Ditekan 3 Isu, Industri Hotel dan Restoran Bersiap PHK Karyawan di 2025

ANTARA FOTO/Raisan Al Farisi/aww.
Petugas membersihkan salah satu sudut hotel di Bandung, Jawa Barat, Jumat (5/5/2023).
Penulis: Andi M. Arief
Editor: Sorta Tobing
19/11/2024, 16.24 WIB

Perhimpunan Hotel dan Restoran Indonesia menyatakan ada potensi pengurangan tenaga kerja hingga 50% pada tahun depan. Kondisi ini dipicu kenaikan pajak pertambahan nilai (PPN) menjadi 12%, pemotongan anggaran perjalanan dinas pemerintah, dan pelemahan daya beli kelas menengah. 

Selama ini kegiatan perjalanan dinas pemerintah berkontribusi hingga 40% terhadap total okupansi sektor tersebut. Angkanya dapat naik menjadi 70% untuk wilayah Sulawesi, Nusa Tenggara Timur, Nusa Tenggara Barat, Maluku, dan Papua. 

"Jumlah tenaga kerja di industri hotel dan restoran akan berkurang kalau okupansi turun, khususnya usaha yang ada di daerah," kata Ketua Umum PHRI Haryadi Sukamdani di Jakarta, Selasa (19/11). 

Menteri Keuangan Sri Mulyani Indrawati pada pekan lalu mengeluarkan surat edaran untuk mengurangi anggaran perjalan dinas menteri dan pejabatnya. Dalam Surat Edaran Nomor S-1023/MK.02/2024 tertulis pemangkasan anggarannya mencapai 50%. 

Haryadi menyampaikan kebijakan yang sama pernah dilakukan pada tiga bulan pertama 2015 saat Presiden Joko Widodo pertama kali menjabat.
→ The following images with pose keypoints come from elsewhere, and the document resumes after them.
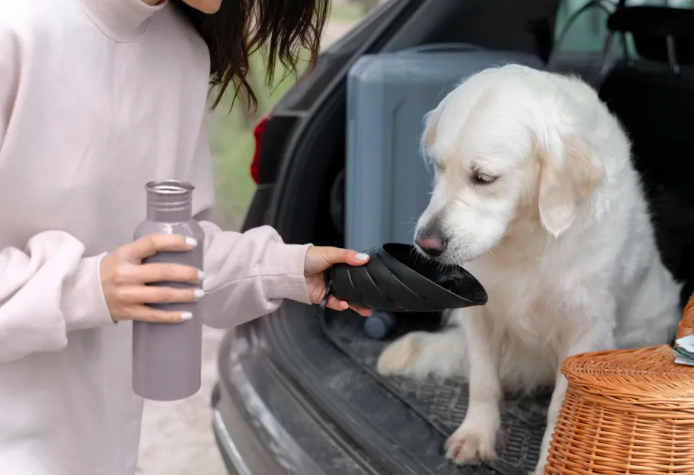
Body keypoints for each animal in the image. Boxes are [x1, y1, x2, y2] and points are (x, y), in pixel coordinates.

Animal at [378, 64, 684, 475]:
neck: (526, 234)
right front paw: (476, 436)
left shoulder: (585, 329)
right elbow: (483, 381)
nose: (426, 244)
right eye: (440, 166)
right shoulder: (481, 313)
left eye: (484, 178)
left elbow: (562, 407)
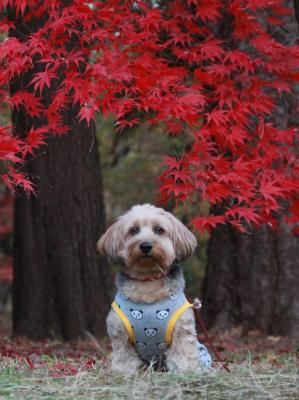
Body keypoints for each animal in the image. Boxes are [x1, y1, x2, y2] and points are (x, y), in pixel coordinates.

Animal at [98, 205, 211, 374]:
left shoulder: (182, 331)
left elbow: (183, 356)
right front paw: (123, 374)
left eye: (159, 229)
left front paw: (186, 374)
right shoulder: (120, 333)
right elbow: (125, 360)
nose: (145, 245)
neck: (148, 281)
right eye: (133, 230)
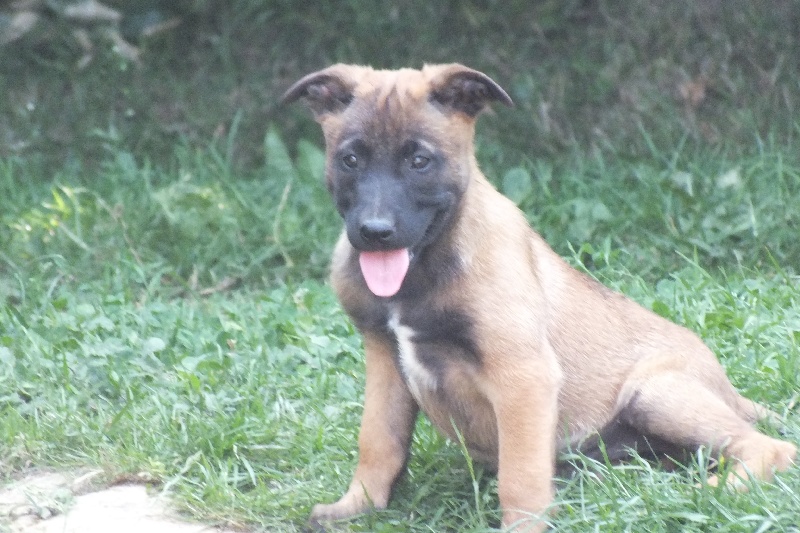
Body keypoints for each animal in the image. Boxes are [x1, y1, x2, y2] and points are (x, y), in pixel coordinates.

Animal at [284, 64, 796, 528]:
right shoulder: (384, 361)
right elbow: (378, 442)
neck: (425, 268)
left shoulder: (522, 377)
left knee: (769, 447)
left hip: (655, 392)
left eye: (419, 161)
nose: (374, 233)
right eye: (350, 160)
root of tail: (729, 390)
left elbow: (521, 478)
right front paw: (359, 505)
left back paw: (711, 492)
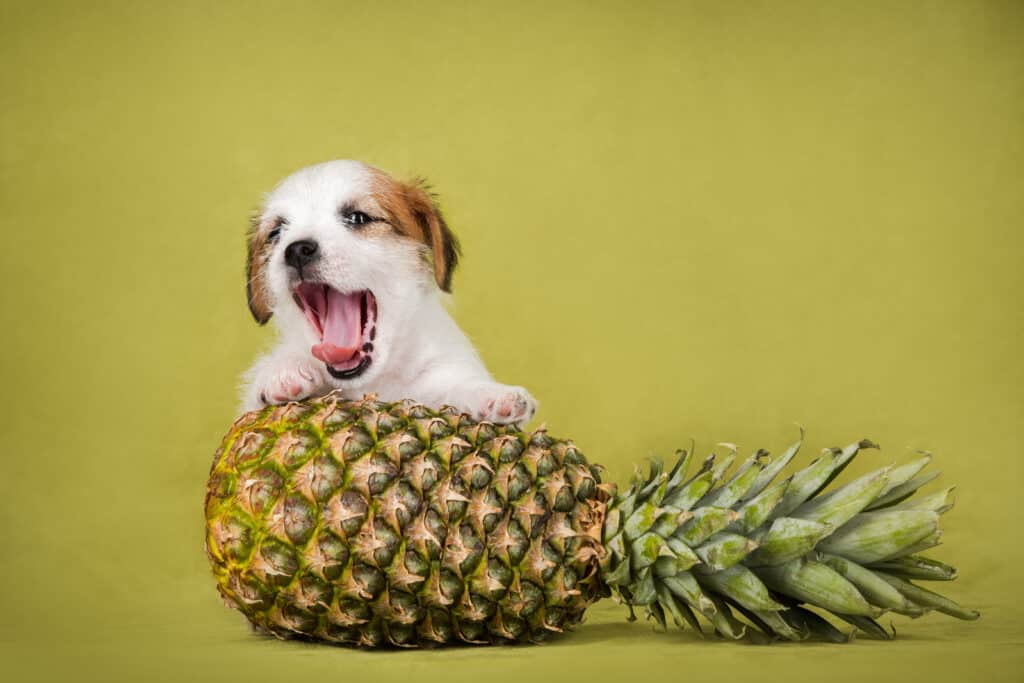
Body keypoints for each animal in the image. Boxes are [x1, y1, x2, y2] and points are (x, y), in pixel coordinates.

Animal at [240, 160, 540, 428]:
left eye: (358, 217)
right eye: (276, 232)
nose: (297, 250)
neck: (375, 382)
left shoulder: (443, 371)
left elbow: (457, 385)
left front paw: (493, 395)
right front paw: (282, 371)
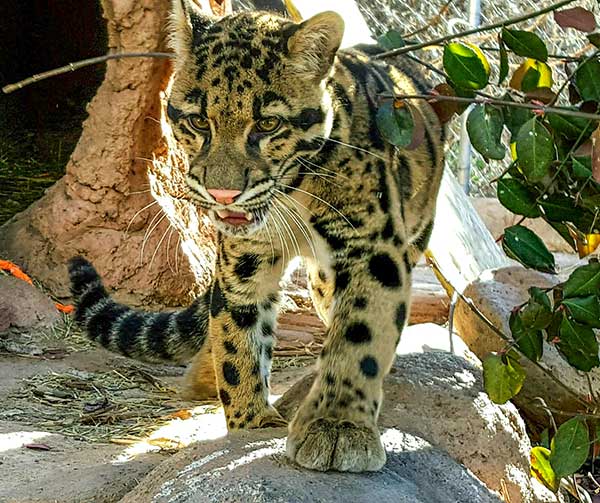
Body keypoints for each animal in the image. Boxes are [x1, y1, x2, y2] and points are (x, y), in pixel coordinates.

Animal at [70, 0, 446, 472]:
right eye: (199, 121)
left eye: (267, 124)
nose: (222, 192)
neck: (295, 193)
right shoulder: (244, 257)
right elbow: (237, 334)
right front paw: (251, 422)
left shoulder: (372, 248)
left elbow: (358, 334)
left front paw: (338, 426)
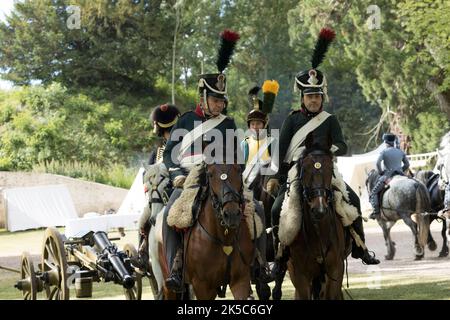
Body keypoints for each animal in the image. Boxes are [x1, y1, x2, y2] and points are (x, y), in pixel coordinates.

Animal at [182, 164, 255, 298]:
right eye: (210, 174)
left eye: (239, 170)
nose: (231, 215)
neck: (224, 239)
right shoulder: (201, 286)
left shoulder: (241, 280)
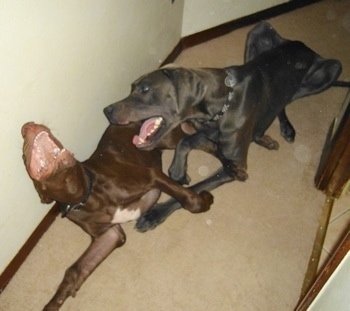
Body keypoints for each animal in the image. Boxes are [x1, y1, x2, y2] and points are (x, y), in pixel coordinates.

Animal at [23, 122, 213, 311]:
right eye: (24, 158)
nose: (27, 126)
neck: (87, 195)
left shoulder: (151, 176)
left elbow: (190, 202)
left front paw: (205, 199)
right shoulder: (109, 234)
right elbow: (74, 270)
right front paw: (53, 303)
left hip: (170, 138)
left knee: (198, 140)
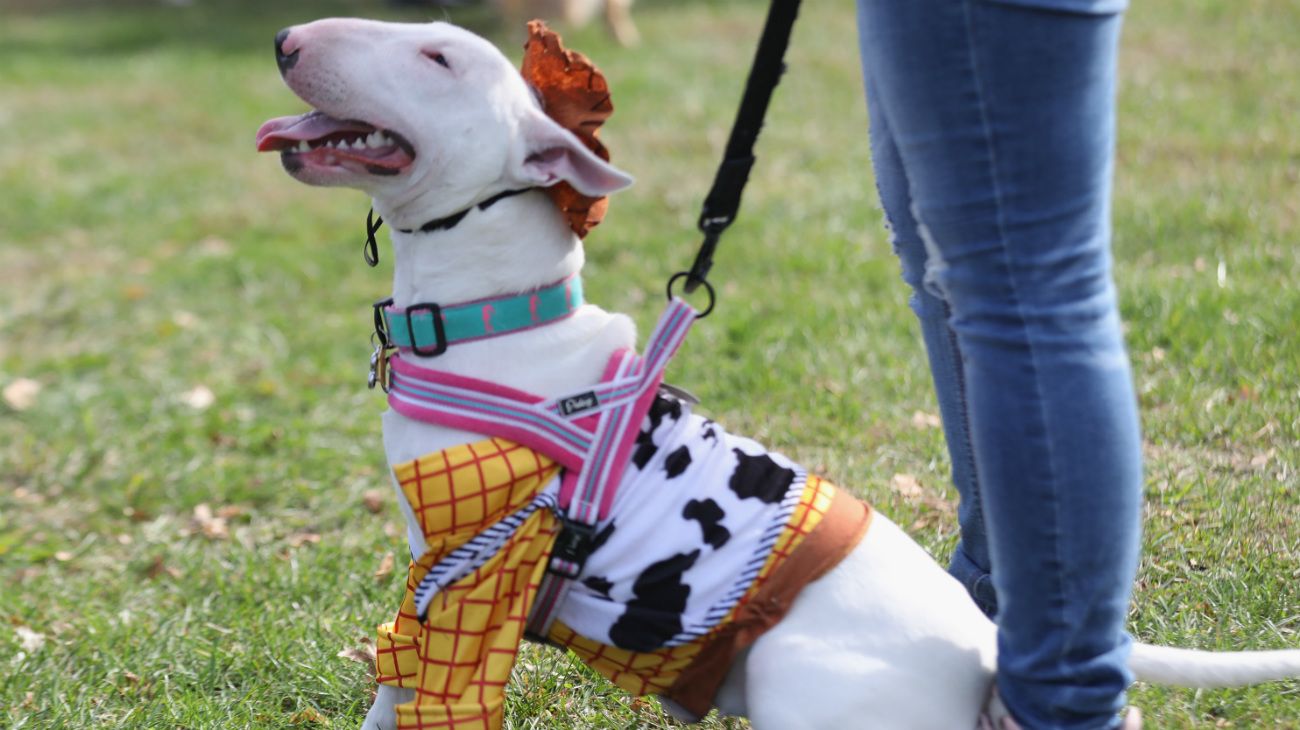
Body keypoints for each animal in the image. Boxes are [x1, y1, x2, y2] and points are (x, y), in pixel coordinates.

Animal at [256, 17, 1300, 727]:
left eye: (439, 61)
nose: (286, 38)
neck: (493, 313)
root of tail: (979, 644)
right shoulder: (431, 569)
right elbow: (393, 676)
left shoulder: (480, 572)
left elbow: (437, 690)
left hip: (808, 679)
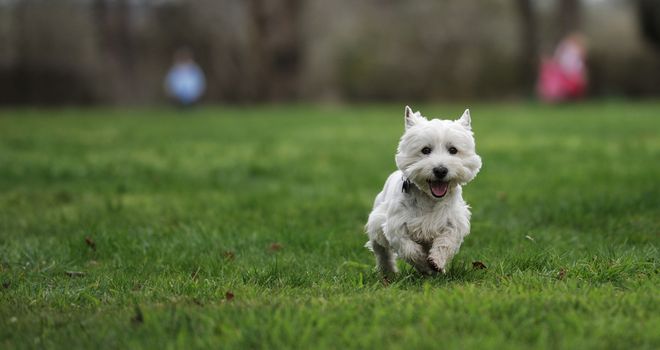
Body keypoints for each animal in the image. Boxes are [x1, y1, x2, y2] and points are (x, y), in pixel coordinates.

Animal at [366, 106, 480, 276]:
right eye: (426, 150)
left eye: (453, 150)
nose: (440, 170)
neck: (430, 199)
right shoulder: (396, 226)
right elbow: (409, 248)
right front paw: (424, 265)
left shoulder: (453, 222)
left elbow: (446, 242)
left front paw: (436, 262)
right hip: (376, 221)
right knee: (382, 252)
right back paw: (388, 273)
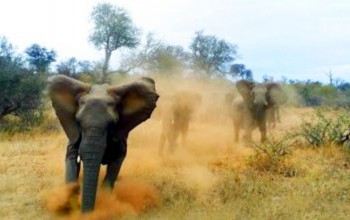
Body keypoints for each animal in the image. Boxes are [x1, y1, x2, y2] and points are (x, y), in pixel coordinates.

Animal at [47, 75, 159, 212]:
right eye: (78, 122)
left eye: (112, 124)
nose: (86, 214)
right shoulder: (74, 133)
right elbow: (71, 157)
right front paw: (69, 199)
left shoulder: (119, 135)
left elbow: (116, 162)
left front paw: (105, 201)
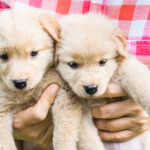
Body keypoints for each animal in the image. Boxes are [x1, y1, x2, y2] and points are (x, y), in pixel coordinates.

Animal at [55, 13, 150, 150]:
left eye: (102, 62)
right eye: (73, 65)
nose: (91, 89)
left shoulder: (125, 69)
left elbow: (141, 84)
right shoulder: (82, 113)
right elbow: (89, 140)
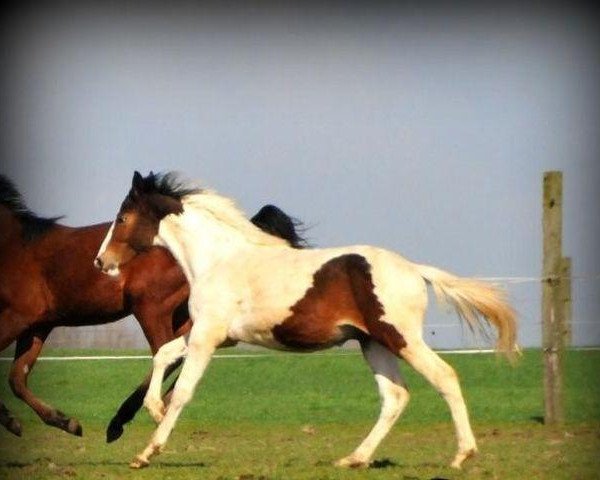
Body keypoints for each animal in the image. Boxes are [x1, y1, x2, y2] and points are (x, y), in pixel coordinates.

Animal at [0, 174, 304, 440]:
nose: (100, 261)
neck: (15, 244)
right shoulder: (38, 324)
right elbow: (17, 378)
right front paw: (64, 422)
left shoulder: (18, 316)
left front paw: (17, 421)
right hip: (182, 313)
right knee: (182, 352)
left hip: (150, 307)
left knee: (167, 353)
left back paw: (129, 418)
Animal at [96, 171, 516, 470]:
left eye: (123, 217)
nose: (101, 262)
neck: (219, 260)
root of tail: (414, 269)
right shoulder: (212, 335)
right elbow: (164, 355)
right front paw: (153, 409)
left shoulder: (207, 337)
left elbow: (182, 389)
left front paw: (147, 452)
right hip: (373, 343)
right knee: (395, 396)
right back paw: (354, 458)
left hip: (401, 337)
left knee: (444, 376)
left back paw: (462, 455)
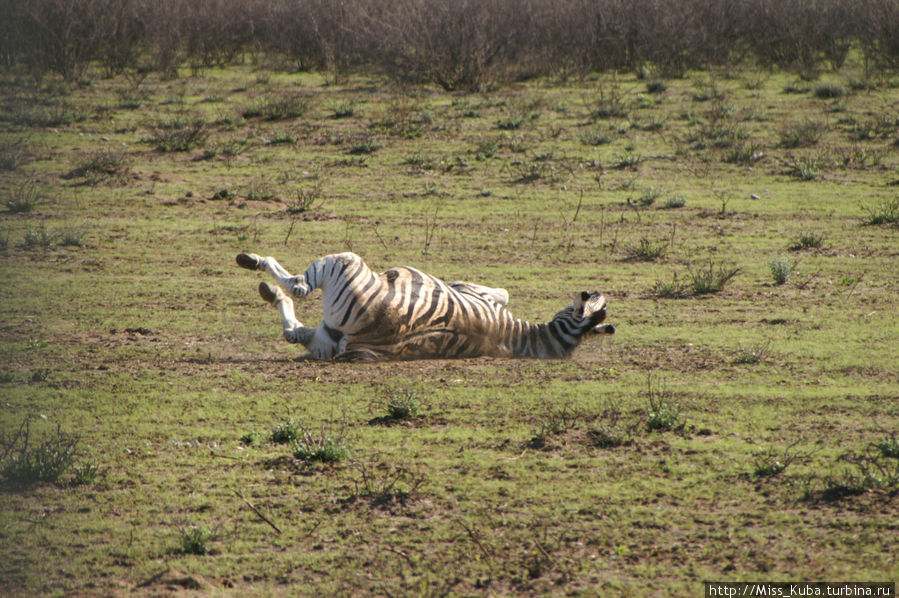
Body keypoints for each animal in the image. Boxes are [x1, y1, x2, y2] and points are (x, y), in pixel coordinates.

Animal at [236, 252, 616, 364]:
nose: (595, 290)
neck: (522, 338)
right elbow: (505, 292)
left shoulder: (475, 292)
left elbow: (499, 291)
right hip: (325, 342)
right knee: (294, 330)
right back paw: (272, 291)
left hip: (346, 263)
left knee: (299, 287)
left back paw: (256, 265)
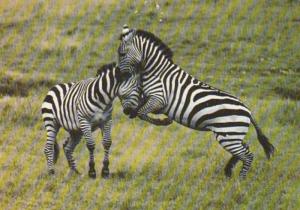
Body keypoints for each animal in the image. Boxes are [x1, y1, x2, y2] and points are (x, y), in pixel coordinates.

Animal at [41, 62, 170, 179]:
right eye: (139, 88)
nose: (134, 111)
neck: (103, 99)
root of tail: (54, 87)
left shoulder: (107, 121)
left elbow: (107, 143)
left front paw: (105, 171)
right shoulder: (85, 121)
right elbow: (91, 145)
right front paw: (92, 171)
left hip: (76, 130)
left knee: (67, 148)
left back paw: (75, 172)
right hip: (52, 122)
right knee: (48, 147)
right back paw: (51, 173)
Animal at [116, 25, 274, 179]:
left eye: (122, 54)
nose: (119, 75)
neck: (156, 71)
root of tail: (248, 111)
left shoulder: (158, 99)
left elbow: (141, 113)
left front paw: (163, 122)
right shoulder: (154, 102)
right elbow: (139, 109)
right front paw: (134, 110)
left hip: (228, 136)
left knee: (248, 156)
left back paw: (240, 180)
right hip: (233, 135)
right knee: (245, 149)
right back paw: (228, 172)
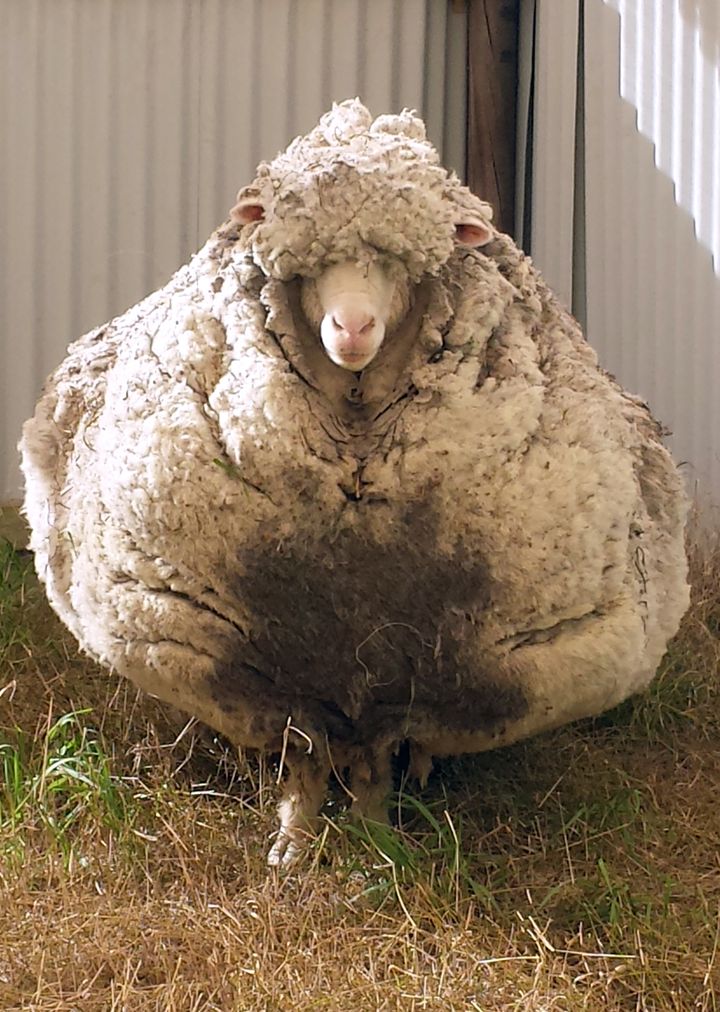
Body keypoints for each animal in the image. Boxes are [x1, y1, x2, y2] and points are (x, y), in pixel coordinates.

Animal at [19, 98, 688, 866]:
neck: (357, 436)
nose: (353, 327)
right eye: (309, 268)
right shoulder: (276, 674)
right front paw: (292, 847)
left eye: (400, 266)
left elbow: (377, 763)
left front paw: (375, 846)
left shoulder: (408, 684)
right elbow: (305, 759)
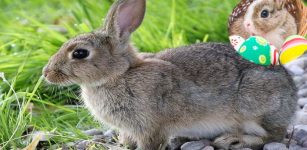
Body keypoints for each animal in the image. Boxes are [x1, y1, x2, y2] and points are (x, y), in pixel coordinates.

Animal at [43, 0, 298, 149]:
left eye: (80, 53)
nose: (46, 73)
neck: (119, 75)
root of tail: (292, 95)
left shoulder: (151, 127)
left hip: (256, 106)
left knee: (274, 136)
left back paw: (232, 139)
Dampak kebijakan tersebut adalah penurunan okupansi ke bawah 50% pada Januari-Maret.

Sektor usahanya, ia menyebut, hanya memiliki pekerja tetap di tingkat manajemen. Sisanya merupakan pekerja kontrak atau harian. Kalau okupansi hotel dan restoran menurun, para pekerja kontrak akan terkenda dampak paling awal. 

Dampak Kenaikan PPN

Selain pemangkasan anggaran perjalan dinas, kenaikan PPN menjadi 12% pada awal tahun depan akan memberatkan industri perhotelan. Kebijakan ini, menurut Haryadi, menjadi kontraproduktif di tengah konsumen hotel yang sedang sensitif dengan harga.

PHRI telah menyurati pemerintah agar kebijakan pemotongan anggaran dinas dan kenaikan PPN dikaji kembali. Hingga saat ini, surat tersebut belum mendapat response dari Kementerian Keuangan maupun Presiden Prabowo Subianto.

Para pengusaha kini menyiapkan langkah mitigasi dengan cara penghematan biaya produksi dan jumlah tenaga kerja.  "Kami berharap, semua data yang ada dapat menjadi pertimbangan agar pemerintah meninjau kembali kebijakan PPN maupun pemotongan anggaran perjalanan dinas," katanya.

Badan Pusat Statistik mendata kamar hotel bintang secara nasional pada September 2024 susut 17 basis poin secara bulanan menjadi 54,68%. Haryadi menilai hal tersebut disebabkan oleh melemahnya daya beli kelas menengah.